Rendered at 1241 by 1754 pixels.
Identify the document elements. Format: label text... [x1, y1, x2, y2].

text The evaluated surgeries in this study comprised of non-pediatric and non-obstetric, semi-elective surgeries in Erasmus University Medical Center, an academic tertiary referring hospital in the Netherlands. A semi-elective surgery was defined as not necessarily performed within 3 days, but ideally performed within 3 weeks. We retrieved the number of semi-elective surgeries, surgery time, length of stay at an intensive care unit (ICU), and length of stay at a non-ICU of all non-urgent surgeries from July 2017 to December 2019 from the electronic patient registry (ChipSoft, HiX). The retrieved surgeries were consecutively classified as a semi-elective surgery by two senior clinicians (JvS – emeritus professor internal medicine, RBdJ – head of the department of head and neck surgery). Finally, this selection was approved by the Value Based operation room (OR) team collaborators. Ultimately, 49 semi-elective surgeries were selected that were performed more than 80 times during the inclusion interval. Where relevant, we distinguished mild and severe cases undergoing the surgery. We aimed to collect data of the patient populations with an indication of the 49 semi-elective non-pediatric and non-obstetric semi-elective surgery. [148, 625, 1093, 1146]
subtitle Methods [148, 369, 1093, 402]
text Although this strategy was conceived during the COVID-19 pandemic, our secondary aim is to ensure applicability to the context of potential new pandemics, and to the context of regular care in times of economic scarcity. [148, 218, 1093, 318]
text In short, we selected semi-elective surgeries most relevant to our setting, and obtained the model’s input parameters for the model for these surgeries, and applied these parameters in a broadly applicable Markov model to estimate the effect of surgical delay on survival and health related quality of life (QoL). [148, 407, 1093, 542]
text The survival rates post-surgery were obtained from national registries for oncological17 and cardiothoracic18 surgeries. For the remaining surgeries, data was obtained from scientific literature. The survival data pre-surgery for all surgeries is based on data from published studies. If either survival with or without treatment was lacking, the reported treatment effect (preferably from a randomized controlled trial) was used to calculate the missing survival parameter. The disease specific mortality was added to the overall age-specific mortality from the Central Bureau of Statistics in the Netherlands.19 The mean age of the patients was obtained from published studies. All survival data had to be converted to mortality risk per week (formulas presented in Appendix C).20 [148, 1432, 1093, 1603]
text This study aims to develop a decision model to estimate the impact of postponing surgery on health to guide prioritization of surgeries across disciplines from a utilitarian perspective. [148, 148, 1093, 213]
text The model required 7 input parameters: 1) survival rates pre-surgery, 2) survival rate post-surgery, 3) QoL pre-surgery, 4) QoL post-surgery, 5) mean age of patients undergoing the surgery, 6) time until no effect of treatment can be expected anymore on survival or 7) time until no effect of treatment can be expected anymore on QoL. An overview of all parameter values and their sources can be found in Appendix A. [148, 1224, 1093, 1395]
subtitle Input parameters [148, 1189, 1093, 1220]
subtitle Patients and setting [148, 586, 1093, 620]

######

**Your objective**
Write out the records. Leave nothing out and change nothing.

**Result below**
Rendered at 1241 by 1754 pixels.
Identify the document elements. Format: label text... [x1, y1, x2, y2].

text The evaluated surgeries in this study comprised of non-pediatric and non-obstetric, semi-elective surgeries in Erasmus University Medical Center, an academic tertiary referring hospital in the Netherlands. A semi-elective surgery was defined as not necessarily performed within 3 days, but ideally performed within 3 weeks. We retrieved the number of semi-elective surgeries, surgery time, length of stay at an intensive care unit (ICU), and length of stay at a non-ICU of all non-urgent surgeries from July 2017 to December 2019 from the electronic patient registry (ChipSoft, HiX). The retrieved surgeries were consecutively classified as a semi-elective surgery by two senior clinicians (JvS – emeritus professor internal medicine, RBdJ – head of the department of head and neck surgery). Finally, this selection was approved by the Value Based operation room (OR) team collaborators. Ultimately, 49 semi-elective surgeries were selected that were performed more than 80 times during the inclusion interval. Where relevant, we distinguished mild and severe cases undergoing the surgery. We aimed to collect data of the patient populations with an indication of the 49 semi-elective non-pediatric and non-obstetric semi-elective surgery. [148, 625, 1093, 1146]
subtitle Methods [148, 369, 1093, 402]
text Although this strategy was conceived during the COVID-19 pandemic, our secondary aim is to ensure applicability to the context of potential new pandemics, and to the context of regular care in times of economic scarcity. [148, 218, 1093, 318]
text In short, we selected semi-elective surgeries most relevant to our setting, and obtained the model’s input parameters for the model for these surgeries, and applied these parameters in a broadly applicable Markov model to estimate the effect of surgical delay on survival and health related quality of life (QoL). [148, 407, 1093, 542]
text The survival rates post-surgery were obtained from national registries for oncological17 and cardiothoracic18 surgeries. For the remaining surgeries, data was obtained from scientific literature. The survival data pre-surgery for all surgeries is based on data from published studies. If either survival with or without treatment was lacking, the reported treatment effect (preferably from a randomized controlled trial) was used to calculate the missing survival parameter. The disease specific mortality was added to the overall age-specific mortality from the Central Bureau of Statistics in the Netherlands.19 The mean age of the patients was obtained from published studies. All survival data had to be converted to mortality risk per week (formulas presented in Appendix C).20 [148, 1432, 1093, 1603]
text This study aims to develop a decision model to estimate the impact of postponing surgery on health to guide prioritization of surgeries across disciplines from a utilitarian perspective. [148, 148, 1093, 213]
text The model required 7 input parameters: 1) survival rates pre-surgery, 2) survival rate post-surgery, 3) QoL pre-surgery, 4) QoL post-surgery, 5) mean age of patients undergoing the surgery, 6) time until no effect of treatment can be expected anymore on survival or 7) time until no effect of treatment can be expected anymore on QoL. An overview of all parameter values and their sources can be found in Appendix A. [148, 1224, 1093, 1395]
subtitle Input parameters [148, 1189, 1093, 1220]
subtitle Patients and setting [148, 586, 1093, 620]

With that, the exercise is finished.